Eugene Goodheart

  • The company we keep: An Ethics of Fiction by Wayne Booth
    California, 485 pp, $29.55, November 1988, ISBN 0 520 06203 5

Wayne Booth begins his new book by recalling how in the early Sixties he and his colleagues at the University of Chicago could ignore the distress of a young black assistant professor, Paul Moses, who declared that he would no longer teach Huckleberry Finn because he found the portrayal of Jim offensive. Booth remembers with more than a twinge of conscience that he and his colleagues found the challenge to Mark Twain’s great novel offensive because it violated ‘academic norms of objectivity’. Anyone teaching literature and writing criticism nowadays knows that the appeal to objectivity will no longer do. Indeed, any such appeal may even be suspected – for instance, in the case of Huckleberry Finn – of masking a racist bias. Booth does not admit a racist bias in the invoking of academic norms, but he is convinced that the peremptory dismissal of Moses’ challenge to a canonical work was profoundly wrong and The company we keep is in part an attempt to show why.

Booth undertakes to reread Huckleberry Finn with the challenge in mind, in order to see what he can learn about the book and about his own ethical assumptions in reading it. In a similar spirit, he engages the feminist challenge to Rabelais’s sexism in Gargantua and Pantagruel, and to Jane Austen’s complicity with male authority in Emma, works he has long loved and admired. The reconsiderations of Rabelais, Austen and Twain, however, are only a part of a larger enterprise to rehabilitate the nearly lost practice of ethical criticism.

There is no single account of why ethical criticism has lost authority. My own explanation would focus on a ‘conspiracy’ of Structuralists (anticipated by Northrop Frye’s attempt to put criticism on a scientific basis) and radically sceptical Post-Structuralists who in effect confined evaluative criticism to the capricious history of taste. With the advent of a more theoretically rigorous criticism, the immense critical authority of moral critics like F.R. Leavis and Lionel Trilling virtually disappeared in the Sixties. Richard Rorty speaks of ‘the current struggle in American literary circles between ... old-fashioned storytelling novelists and ironist critics’ as ‘a symptom of the inability of intellectuals to take such novels seriously as moral testimonies’. If one takes seriously ‘ambiguity, intertextuality and the like’, as ironist critics do, one could not, Rorty argues, ‘really recognise morality as a possible form of life’. This formulation misleadingly opposes morality and ambiguity, because it confounds moral life with doctrine or dogma. We need only the reminder of Henry James, who, while cautioning against any ‘moral restrictions set upon the field of consciousness’, affirmed the moral character of art: ‘to count out the moral element in one’s appreciation of an artistic total is exactly as sane as it would be (if the total were a poem) to eliminate all the words in three syllables.’ Rorty’s statement is symptomatic of the low repute into which ethical criticism has fallen.

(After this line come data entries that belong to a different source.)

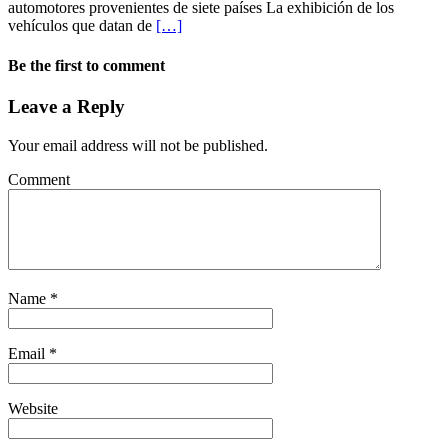
automotores provenientes de siete países La exhibición de los
vehículos que datan de
[…]
Be the first to comment
Leave a Reply
Your email address will not be published.
Comment
Name
*
Email
*
Website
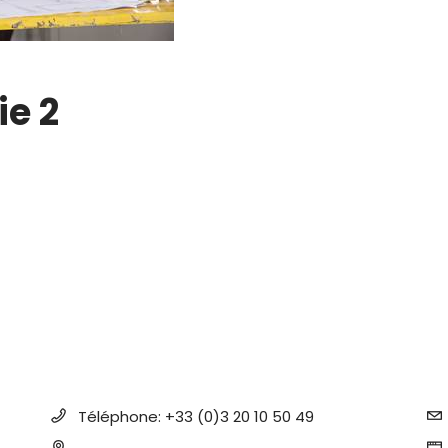
ie 2
Téléphone:
+33 (0)3 20 10 50 49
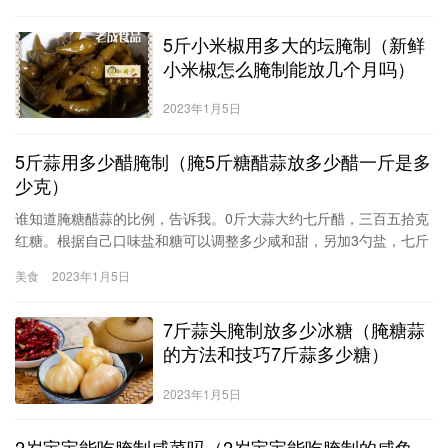
完全看自己喜好。烤了8串，一会就被解决了。食谱热量：472(大
5斤小米椒用多大的坛腌制（新鲜
卡)羊肉400g方法/步骤准备好羊肉，洗净。羊肉切小块。葱切小
圈，加入羊肉中。加入生抽。加入孜然粒
小米椒怎么腌制能放几个月吗）
2023年1月5日
5斤蒜用多少醋腌制（腌5斤糖醋蒜放多少醋一斤是多
少克）
谁知道腌糖醋蒜的比例，告诉我。0斤大蒜大约七斤醋，三百五拾克
红糖。根据自己口味盐和糖可以调整多少咸和甜，另加3勺盐，七斤
白糖一、备料剥皮蒜头100千克、食盐10千克、食醋53.3千克、白糖
美食
2023年1月5日
16.7千克。
7斤蒜头腌制放多少冰糖（腌糖蒜
的方法和技巧7斤蒜多少糖）
2023年1月5日
2岁宝宝能吃腌制咸菜吗（2岁宝宝能吃腌制的咸鱼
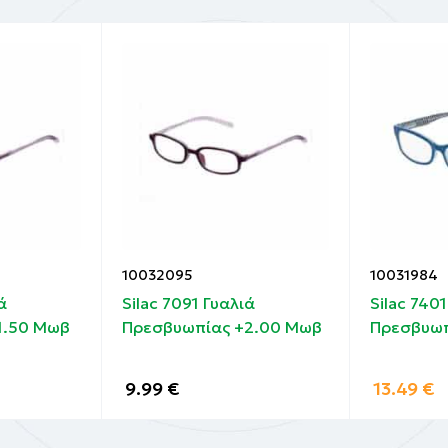
10032095
10031984
ά
Silac 7091 Γυαλιά
Silac 740
1.50 Μωβ
Πρεσβυωπίας +2.00 Μωβ
Πρεσβυωπ
9.99
€
13.49
€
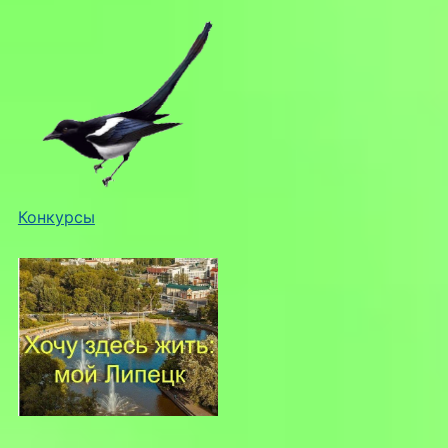
Конкурсы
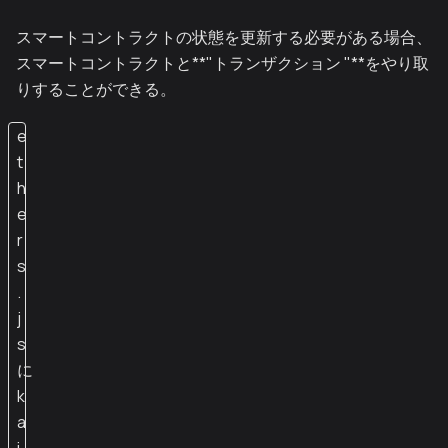
スマートコントラクトの状態を更新する必要がある場合、
スマートコントラクトと**"トランザクション "**をやり取
りすることができる。
e
t
h
e
r
s
.
j
s
に
k
a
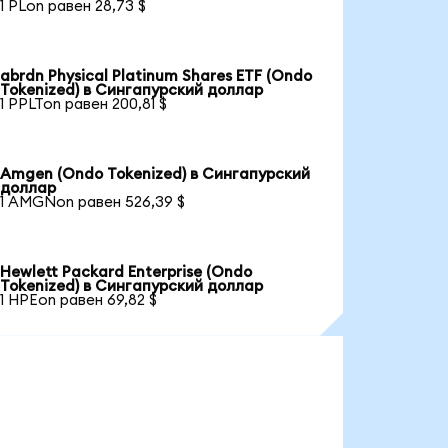
1 PLon равен 28,73 $
abrdn Physical Platinum Shares ETF (Ondo
Tokenized) в Сингапурский доллар
1 PPLTon равен 200,81 $
Amgen (Ondo Tokenized) в Сингапурский
доллар
1 AMGNon равен 526,39 $
Hewlett Packard Enterprise (Ondo
Tokenized) в Сингапурский доллар
1 HPEon равен 69,82 $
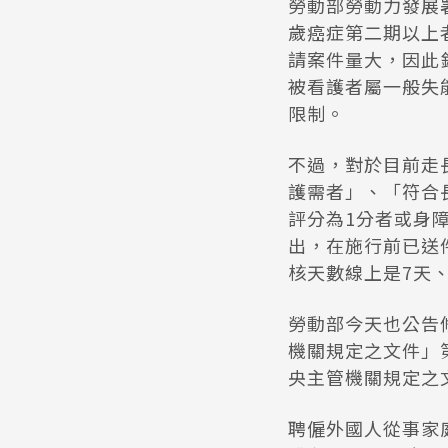
勞動部勞動力發展
歲癌症第二期以上
請案件量大，因此
被看護者屬一般失
限制。
不過，對於目前走
護需者」、「符合
評分為1分者或身
出，在施行前已送件
核天數線上是7天、
勞動部今天也公告
機關規定之文件」
央主管機關規定之
聘僱外國人從事家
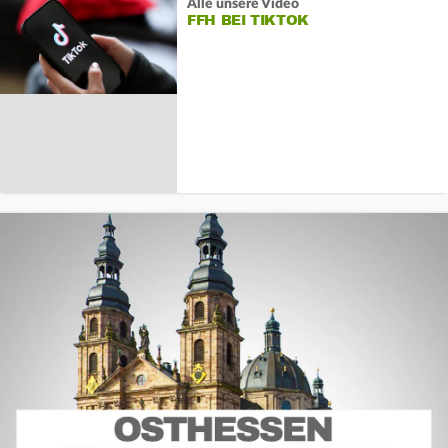
Alle unsere Video
FFH BEI TIKTOK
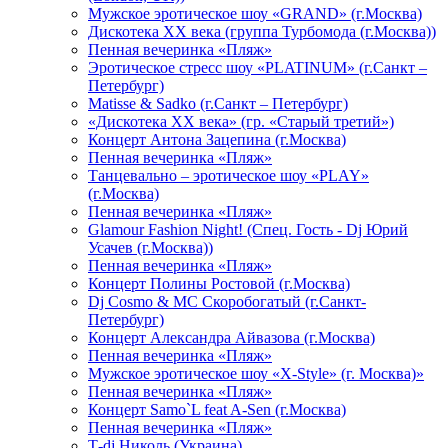
Мужское эротическое шоу «GRAND» (г.Москва)
Дискотека XX века (группа Турбомода (г.Москва))
Пенная вечеринка «Пляж»
Эротическое стресс шоу «PLATINUM» (г.Санкт –
Петербург)
Matisse & Sadko (г.Санкт – Петербург)
«Дискотека ХХ века» (гр. «Старый третий»)
Концерт Антона Зацепина (г.Москва)
Пенная вечеринка «Пляж»
Танцевально – эротическое шоу «PLAY»
(г.Москва)
Пенная вечеринка «Пляж»
Glamour Fashion Night! (Спец. Гость - Dj Юрий
Усачев (г.Москва))
Пенная вечеринка «Пляж»
Концерт Полины Ростовой (г.Москва)
Dj Cosmo & МС Скоробогатый (г.Санкт-
Петербург)
Концерт Александра Айвазова (г.Москва)
Пенная вечеринка «Пляж»
Мужское эротическое шоу «X-Style» (г. Москва)»
Пенная вечеринка «Пляж»
Концерт Samo`L feat A-Sen (г.Москва)
Пенная вечеринка «Пляж»
Т-dj Николь (Украина)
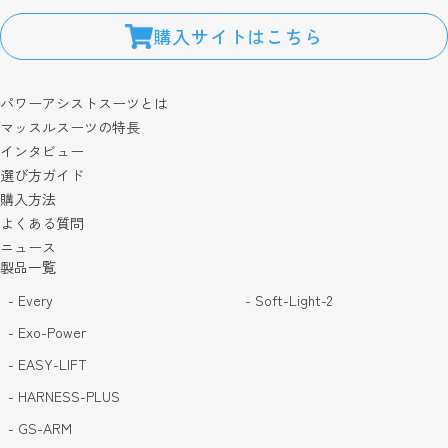
購入サイトはこちら
パワーアシストスーツとは
マッスルスーツの特長
インタビュー
選び方ガイド
購入方法
よくある質問
ニュース
製品一覧
- Every
- Soft-Light-2
- Exo-Power
- EASY-LIFT
- HARNESS-PLUS
- GS-ARM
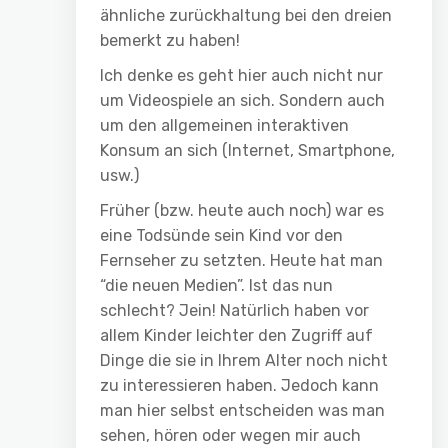
ähnliche zurückhaltung bei den dreien
bemerkt zu haben!
Ich denke es geht hier auch nicht nur
um Videospiele an sich. Sondern auch
um den allgemeinen interaktiven
Konsum an sich (Internet, Smartphone,
usw.)
Früher (bzw. heute auch noch) war es
eine Todsünde sein Kind vor den
Fernseher zu setzten. Heute hat man
“die neuen Medien”. Ist das nun
schlecht? Jein! Natürlich haben vor
allem Kinder leichter den Zugriff auf
Dinge die sie in Ihrem Alter noch nicht
zu interessieren haben. Jedoch kann
man hier selbst entscheiden was man
sehen, hören oder wegen mir auch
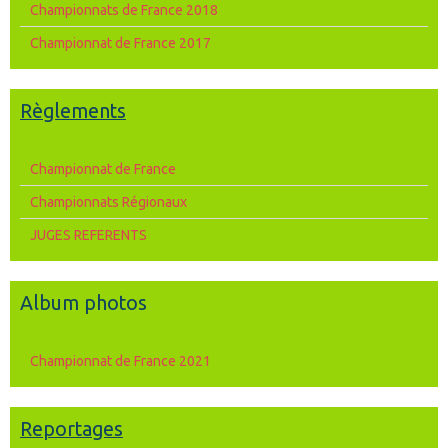
Championnats de France 2018
Championnat de France 2017
Règlements
Championnat de France
Championnats Régionaux
JUGES REFERENTS
Album photos
Championnat de France 2021
Reportages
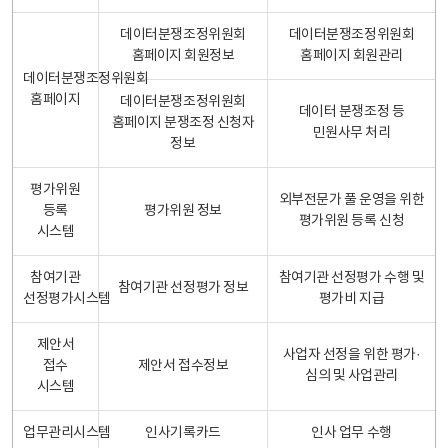
데이터분쟁조정위원회
데이터분쟁조정위원회
홈페이지 회원정보
홈페이지 회원관리
데이터분쟁조정위원회
홈페이지
데이터분쟁조정위원회
데이터 분쟁조정 등
홈페이지 분쟁조정 신청자
민원사무 처리
정보
평가위원
외부전문가 풀 운영을 위한
등록
평가위원 정보
평가위원 등록 신청
시스템
참여기관
참여기관 선정평가 수행 및
참여기관 선정평가 정보
선정평가시스템
평가비 지급
제안서
사업자 선정을 위한 평가·
접수
제안서 접수정보
심의 및 사업관리
시스템
업무관리시스템
인사기록카드
인사 업무 수행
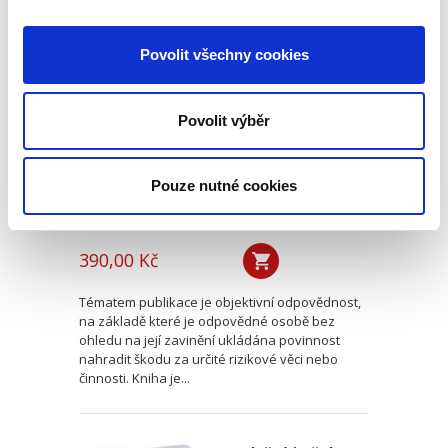
Objektivní
Povolit všechny cookies
odpovědnost v
českém deliktním
právu
Povolit výběr
Pouze nutné cookies
Vojtěch Lovětínský
390,00 Kč
Tématem publikace je objektivní odpovědnost,
na základě které je odpovědné osobě bez
ohledu na její zavinění ukládána povinnost
nahradit škodu za určité rizikové věci nebo
činnosti. Kniha je...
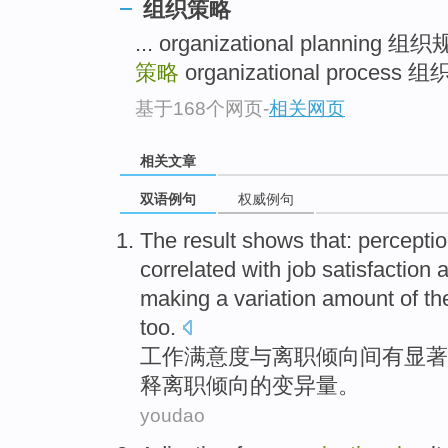
组织策略
... organizational planning 
策略
organizational process 组
基于168个网页
-
相关网页
相关文章
双语例句
权威例句
The result shows that: percepti
correlated
with
job
satisfaction
a
making a
variation
amount
of
th
too.
工作
满意度
与
离职
倾向间
有
显著
释
离职倾向的
变异
量
。
youdao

This is not, however, the whole story. While the moral criticism practised in the Fifties has lost authority, the ethical has returned sometimes in the guise of political ideology, gender and race. It is not fortuitous that Booth begins his work with Paul Moses. The challenge to Huckleberry Finn in the early Sixties was a harbinger of the revolts in the latter part of the decade, revolts which persist in the academic politics of the Eighties. The ethical has not only returned, it has become inescapable.

The company we keep (nine years in the making) has appeared at a moment when ethical issues have already established themselves as a matter of renewed literary and philosophical concern. I have in mind the recent work of Hillis Miller (The Ethics of Reading), Tobin Sieber (The Ethics of Criticism), Alisdair MacIntyre (After Virtue) and Barbara Hernnstein Smith (Contingencies of Value). What Booth has rediscovered is that ethical criticism is in a sense a redundancy, since all criticism, whether it knows it or not, is value-laden, even criticism that thinks of itself as value-neutral. Booth chooses to call ethical what others might call ideological.